A lot of online reviewers were less than kind with Black Lagoon‘s second season – called The Second Barrage. Most lamented the absence of Dutch and Benny from many episodes, the excessive focus on Rock and Revy’s “relationship”, and the less frantic action. So I was rather curious to see what it would look like.
And to me it looks… quite interesting.

To recap, Black Lagoon is an early 2000s anime/manga series set in the ’90s, and focusing on the day-to-day lives of a team of mercenaries, the Black Lagoon Trading Co., operating in the South China Sea. The first season follows four successive narrative arcs, throwing in a lot of firepower and an ample cast of supporting characters – including an organization of gun-running nuns, a Triad’s boss that is obviously Chow Yun Fat from A better tomorrow II, and a formidable unit of former Soviet special forces, known as Hotel Moscow, now working for the Russian Mafia.

The second season picks up where the first left off, and hits us with a first arc, in three episodes, that is possibly the most disturbing non-supernatural horror I’ve seen in a while. The “Hansel & Gretel” storyline openly name-checks Richard Matheson and references Kubrick’s Shining, but it also takes inspiration from Dan Simmons’ Children of the Night for a very bleak plot about a couple of adolescent sociopath killers with a very dark past and an even more twisted personality. Morbid and thoroughly messed up, gory and somewhat unpleasant, the episodes go into some very unsavory places, and the last ten minutes are a sequence of punches in the gut.
Mercifully we shift to a lighter arc with the follow-up, “Greenback Jane” – extremely violent and downright silly at times, as all the bounty-hunters in Roanapur hunt for the titular counterfeit money expert, and she enlists the Black Lagoon Trading Co. for a quick getaway. Silly, but after “Hansel & Gretel”, a much needed breath of fresh air.

The second half of the season is taken up by the longest story arc, the “Snow-White” sequence, and I can see the viewers that had loved the first series felt it like a let down. A straightforward Yakuza-movie-style storyline, it focuses on a lengthy operation by the Hotel Moscow crew in Tokyo, with Rock serving as an interpreter and Revy as his bodyguard.

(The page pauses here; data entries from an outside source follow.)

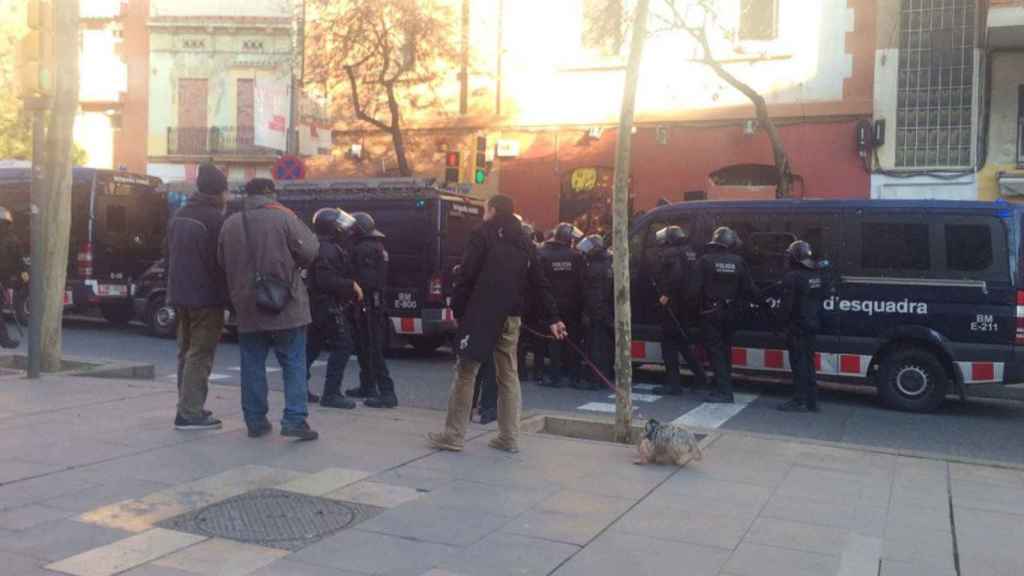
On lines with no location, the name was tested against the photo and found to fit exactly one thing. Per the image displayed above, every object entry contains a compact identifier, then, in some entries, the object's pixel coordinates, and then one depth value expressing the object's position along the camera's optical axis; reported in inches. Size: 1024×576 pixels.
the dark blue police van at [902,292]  392.5
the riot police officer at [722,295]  410.6
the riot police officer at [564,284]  451.8
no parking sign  706.8
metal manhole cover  191.3
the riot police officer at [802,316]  393.1
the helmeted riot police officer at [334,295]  339.9
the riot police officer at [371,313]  355.3
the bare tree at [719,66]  619.2
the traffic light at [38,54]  353.4
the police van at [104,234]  655.1
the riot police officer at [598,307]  453.1
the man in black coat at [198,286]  275.3
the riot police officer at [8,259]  506.9
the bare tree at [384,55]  783.7
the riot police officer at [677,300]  420.8
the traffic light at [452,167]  679.7
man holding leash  263.6
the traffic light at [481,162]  700.0
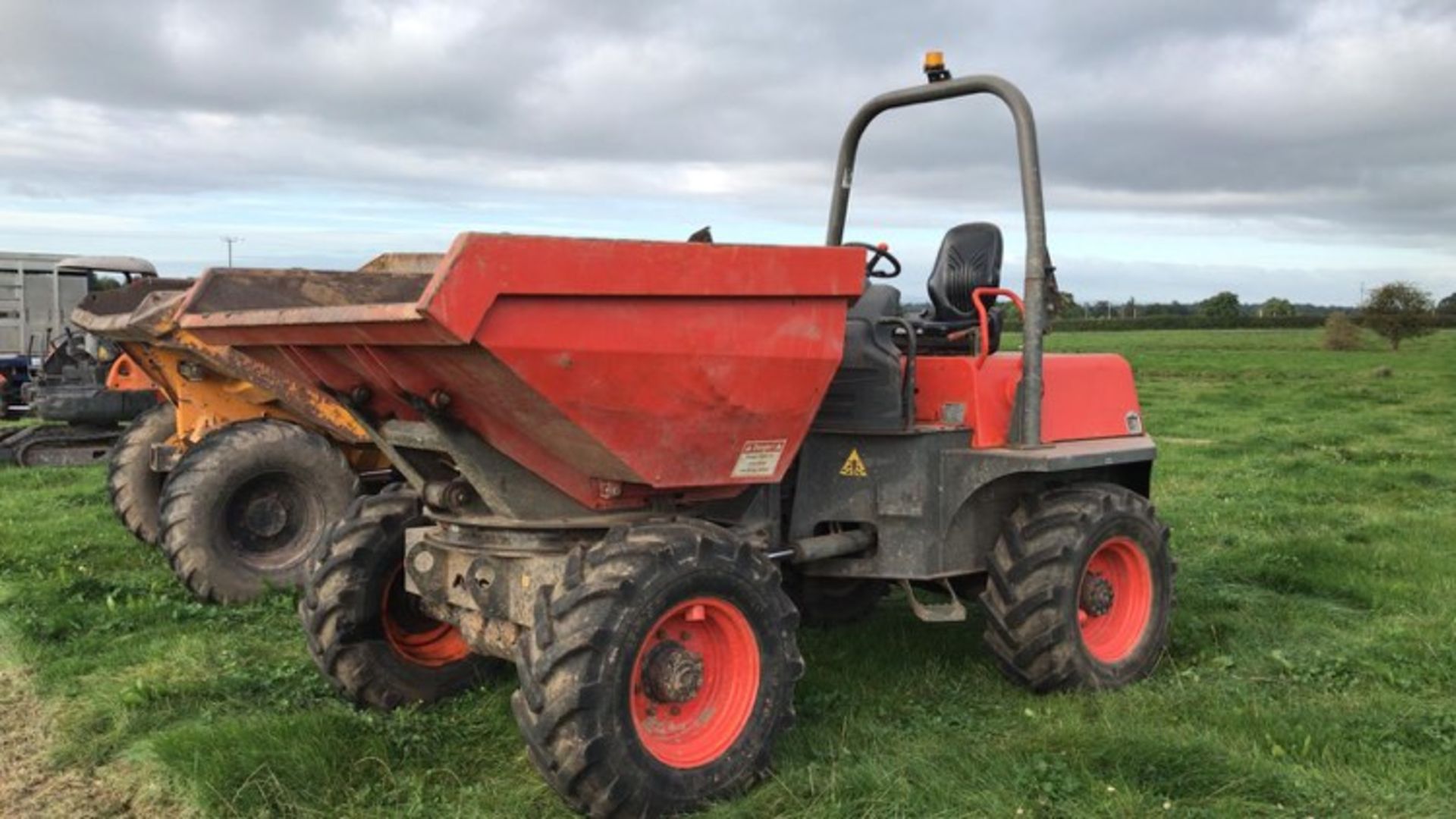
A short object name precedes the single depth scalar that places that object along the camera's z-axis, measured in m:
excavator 12.86
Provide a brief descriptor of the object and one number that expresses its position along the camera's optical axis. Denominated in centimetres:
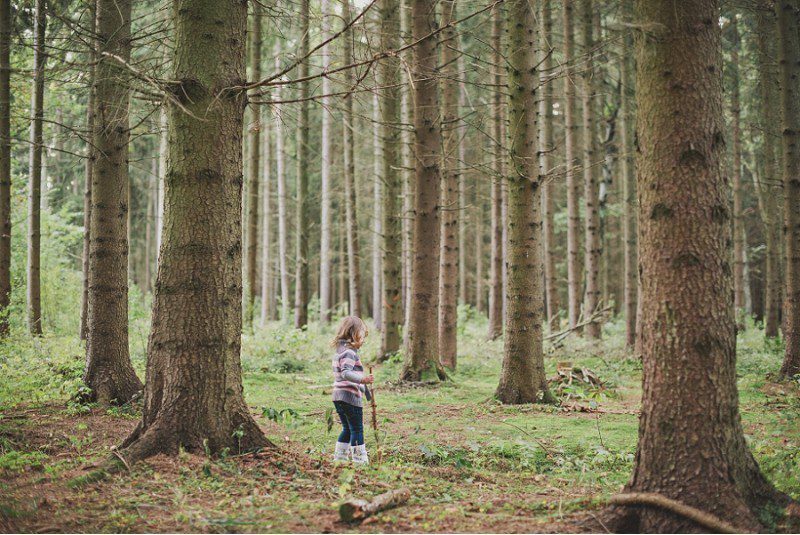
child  596
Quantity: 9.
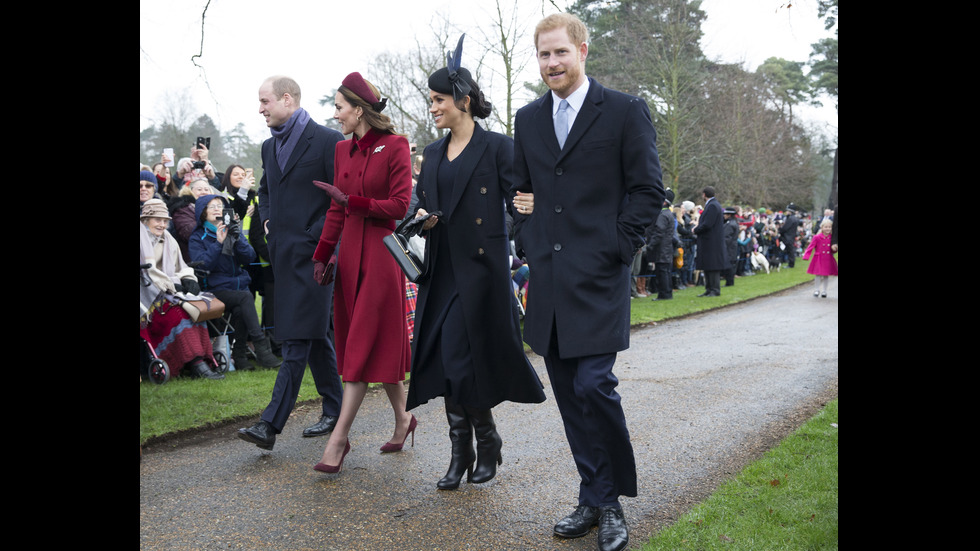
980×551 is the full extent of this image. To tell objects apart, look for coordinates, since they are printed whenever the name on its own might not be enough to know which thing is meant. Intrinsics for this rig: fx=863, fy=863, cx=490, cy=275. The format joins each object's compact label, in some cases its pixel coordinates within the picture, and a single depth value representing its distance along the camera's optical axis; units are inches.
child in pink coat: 691.4
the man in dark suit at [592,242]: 148.2
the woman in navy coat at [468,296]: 181.0
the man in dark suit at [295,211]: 214.8
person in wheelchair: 309.1
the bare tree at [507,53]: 698.8
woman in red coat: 198.4
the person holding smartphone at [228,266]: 338.0
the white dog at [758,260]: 1045.8
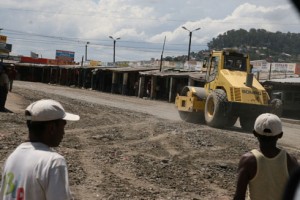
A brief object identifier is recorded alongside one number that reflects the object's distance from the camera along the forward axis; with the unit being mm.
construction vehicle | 17375
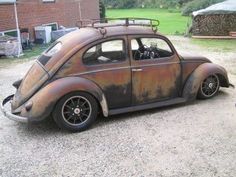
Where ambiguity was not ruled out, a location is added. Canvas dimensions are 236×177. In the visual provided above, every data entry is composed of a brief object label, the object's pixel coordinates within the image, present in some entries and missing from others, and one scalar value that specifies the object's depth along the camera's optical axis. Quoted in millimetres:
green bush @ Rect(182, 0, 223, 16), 21655
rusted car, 4437
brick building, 11182
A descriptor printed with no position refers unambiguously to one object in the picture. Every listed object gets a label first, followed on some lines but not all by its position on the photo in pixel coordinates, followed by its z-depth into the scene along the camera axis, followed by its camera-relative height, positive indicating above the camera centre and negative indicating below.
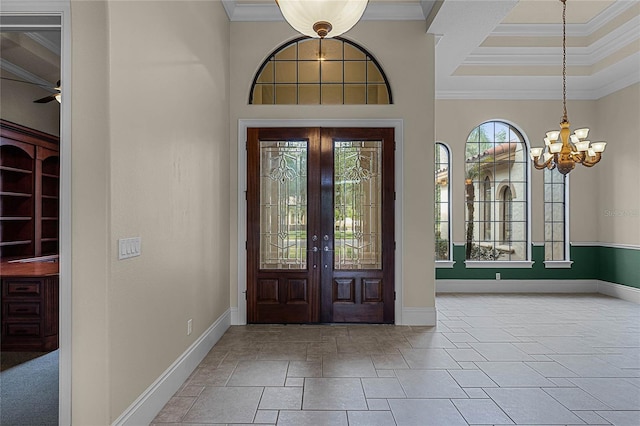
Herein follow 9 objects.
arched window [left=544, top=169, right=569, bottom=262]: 7.01 -0.03
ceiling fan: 3.89 +1.28
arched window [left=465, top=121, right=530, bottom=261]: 7.07 +0.39
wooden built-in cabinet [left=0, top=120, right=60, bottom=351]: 3.84 -0.31
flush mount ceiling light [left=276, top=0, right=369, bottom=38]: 2.26 +1.18
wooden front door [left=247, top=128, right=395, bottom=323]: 4.80 -0.18
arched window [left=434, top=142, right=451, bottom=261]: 6.98 +0.15
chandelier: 4.88 +0.81
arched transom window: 4.91 +1.74
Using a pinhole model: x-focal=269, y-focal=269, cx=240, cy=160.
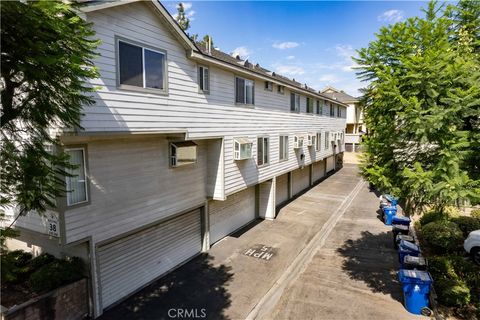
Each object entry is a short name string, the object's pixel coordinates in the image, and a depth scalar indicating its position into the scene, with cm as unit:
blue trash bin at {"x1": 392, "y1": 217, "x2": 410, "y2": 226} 1290
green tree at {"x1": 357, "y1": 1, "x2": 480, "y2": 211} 624
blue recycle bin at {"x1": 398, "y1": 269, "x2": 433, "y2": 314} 797
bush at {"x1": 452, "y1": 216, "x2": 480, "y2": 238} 1346
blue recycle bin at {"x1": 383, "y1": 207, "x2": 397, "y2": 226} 1557
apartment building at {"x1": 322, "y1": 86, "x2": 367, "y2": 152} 4475
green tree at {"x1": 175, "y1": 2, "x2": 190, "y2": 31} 3950
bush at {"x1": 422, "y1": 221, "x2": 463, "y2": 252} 1151
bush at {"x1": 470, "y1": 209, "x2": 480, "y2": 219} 1554
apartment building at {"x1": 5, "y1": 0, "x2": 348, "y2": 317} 720
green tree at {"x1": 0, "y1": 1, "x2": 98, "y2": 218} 393
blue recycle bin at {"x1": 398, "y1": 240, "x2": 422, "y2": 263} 1014
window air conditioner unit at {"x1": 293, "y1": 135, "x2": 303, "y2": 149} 1920
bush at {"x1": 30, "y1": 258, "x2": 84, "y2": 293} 710
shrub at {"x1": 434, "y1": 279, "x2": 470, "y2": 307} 804
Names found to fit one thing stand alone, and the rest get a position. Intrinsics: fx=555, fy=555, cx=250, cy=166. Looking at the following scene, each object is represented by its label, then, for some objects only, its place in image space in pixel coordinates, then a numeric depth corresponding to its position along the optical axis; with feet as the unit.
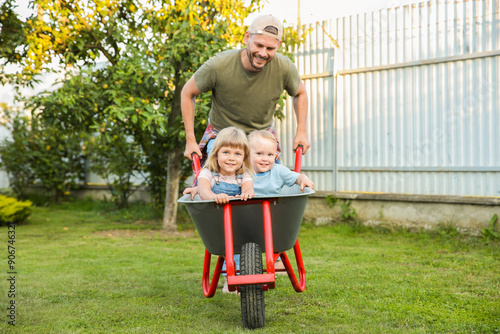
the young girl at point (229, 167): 9.05
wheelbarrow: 7.91
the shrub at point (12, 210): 22.58
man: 10.24
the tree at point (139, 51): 17.69
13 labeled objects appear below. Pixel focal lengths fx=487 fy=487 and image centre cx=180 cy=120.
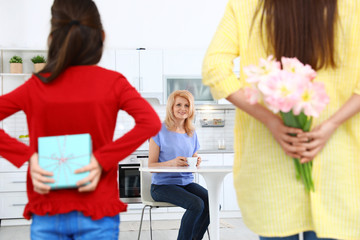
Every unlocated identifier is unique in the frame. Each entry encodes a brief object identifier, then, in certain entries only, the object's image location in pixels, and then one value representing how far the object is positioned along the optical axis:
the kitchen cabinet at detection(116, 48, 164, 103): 6.24
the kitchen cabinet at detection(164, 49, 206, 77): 6.33
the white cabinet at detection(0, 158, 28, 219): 5.75
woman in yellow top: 1.25
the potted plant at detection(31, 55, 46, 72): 6.10
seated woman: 3.70
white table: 3.32
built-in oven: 5.84
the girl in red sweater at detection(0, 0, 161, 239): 1.42
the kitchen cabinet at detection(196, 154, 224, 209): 6.07
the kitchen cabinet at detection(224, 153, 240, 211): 6.11
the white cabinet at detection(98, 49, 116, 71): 6.21
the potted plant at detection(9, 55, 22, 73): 6.11
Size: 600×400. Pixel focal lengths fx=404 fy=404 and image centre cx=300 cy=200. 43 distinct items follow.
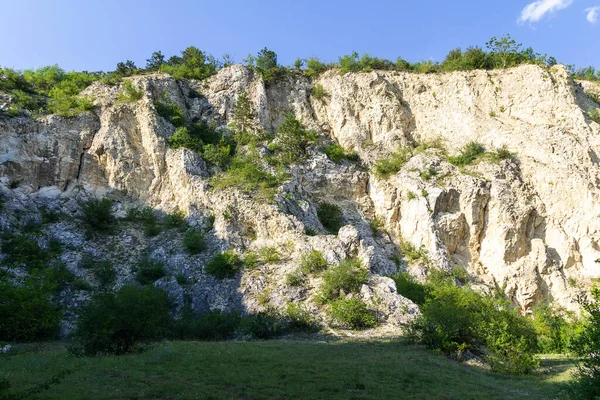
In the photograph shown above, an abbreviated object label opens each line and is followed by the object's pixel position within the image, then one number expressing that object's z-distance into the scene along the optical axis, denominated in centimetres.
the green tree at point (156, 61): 4156
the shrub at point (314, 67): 4118
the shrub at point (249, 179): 2783
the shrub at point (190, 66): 3853
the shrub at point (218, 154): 3064
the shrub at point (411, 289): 2361
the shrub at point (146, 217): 2728
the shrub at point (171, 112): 3276
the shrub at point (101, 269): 2325
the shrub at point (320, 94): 3922
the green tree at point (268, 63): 3988
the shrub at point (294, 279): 2195
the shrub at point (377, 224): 3061
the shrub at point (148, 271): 2331
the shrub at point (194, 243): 2504
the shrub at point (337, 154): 3397
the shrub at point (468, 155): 3191
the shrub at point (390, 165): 3303
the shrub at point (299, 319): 1923
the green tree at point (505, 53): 3809
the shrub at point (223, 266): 2344
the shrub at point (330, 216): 2998
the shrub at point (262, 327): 1847
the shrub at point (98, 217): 2629
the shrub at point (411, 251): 2808
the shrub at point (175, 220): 2719
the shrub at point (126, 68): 3903
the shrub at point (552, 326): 2167
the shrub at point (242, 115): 3472
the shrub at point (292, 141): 3244
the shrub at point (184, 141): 3078
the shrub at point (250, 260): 2381
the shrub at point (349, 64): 3988
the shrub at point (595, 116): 3350
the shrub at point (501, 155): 3105
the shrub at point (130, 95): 3244
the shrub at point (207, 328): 1838
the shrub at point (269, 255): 2406
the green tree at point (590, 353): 783
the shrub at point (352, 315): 1920
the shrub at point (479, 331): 1396
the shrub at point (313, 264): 2272
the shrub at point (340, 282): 2073
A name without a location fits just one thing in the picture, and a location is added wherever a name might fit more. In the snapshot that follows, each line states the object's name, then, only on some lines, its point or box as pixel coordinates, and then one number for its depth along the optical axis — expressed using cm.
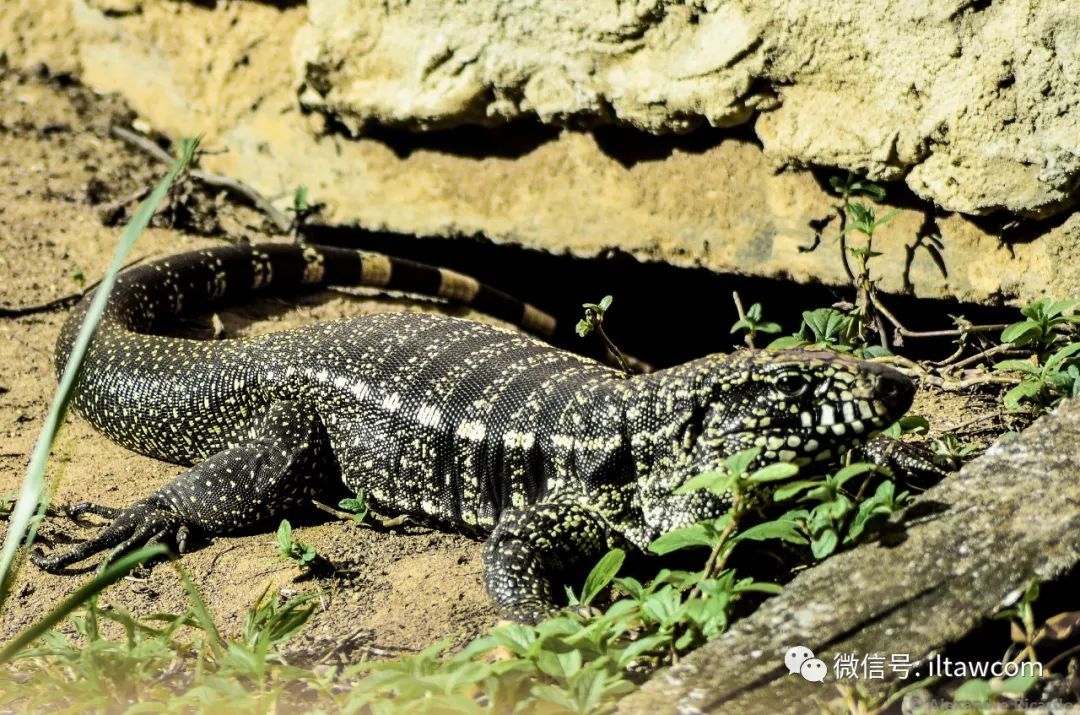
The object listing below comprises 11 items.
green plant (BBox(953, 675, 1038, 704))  611
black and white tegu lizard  920
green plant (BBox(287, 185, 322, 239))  1686
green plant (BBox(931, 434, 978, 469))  974
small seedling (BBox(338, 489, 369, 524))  1070
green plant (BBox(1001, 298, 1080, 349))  1023
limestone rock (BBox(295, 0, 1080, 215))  1109
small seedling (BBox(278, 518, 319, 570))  973
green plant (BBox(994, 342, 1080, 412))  970
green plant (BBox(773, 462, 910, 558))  767
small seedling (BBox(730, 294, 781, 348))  1110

Gangland politics and issues of loyalty and tradition take center stage, and the underlying worldview of the series – with the characters living in a twilight zone between the daylight of “normal life” and the darkness of the criminal underground – is made explicit.
Dutch and Benny are mostly absent, but each has a single scene in which to shine – Dutch in particular discussing Jean Paul Sartre and then dismissing the whole existentialist thing with a quote for the ages.

And so, yes, I liked it.
The first three episodes really made me uneasy and creeped me out a bit, but that’s what good psychological horror is supposed to do – you need to really hate it, because it’s too close to the bone. And if it’s well done, it makes you think about stuff you usually do not think about.
And I liked how the series finally started throwing ideas at me, and not just bullets. To do so it goes into some very dark places, but then brings us back to the light, after a somewhat rough ride.
Now, I’ve the five-episodes miniseries Black Lagoon: Roberta’s Bloody Trail (yeah, they go for classy titles in this series) and then my excursion in Roanapur will be over. I’ll save it for the weekend.
While not my top anime series by a long shot, this one’s being a much welcome diversion, and a brief and sometimes painful masterclass in high-octane action-adventure with ideas in it.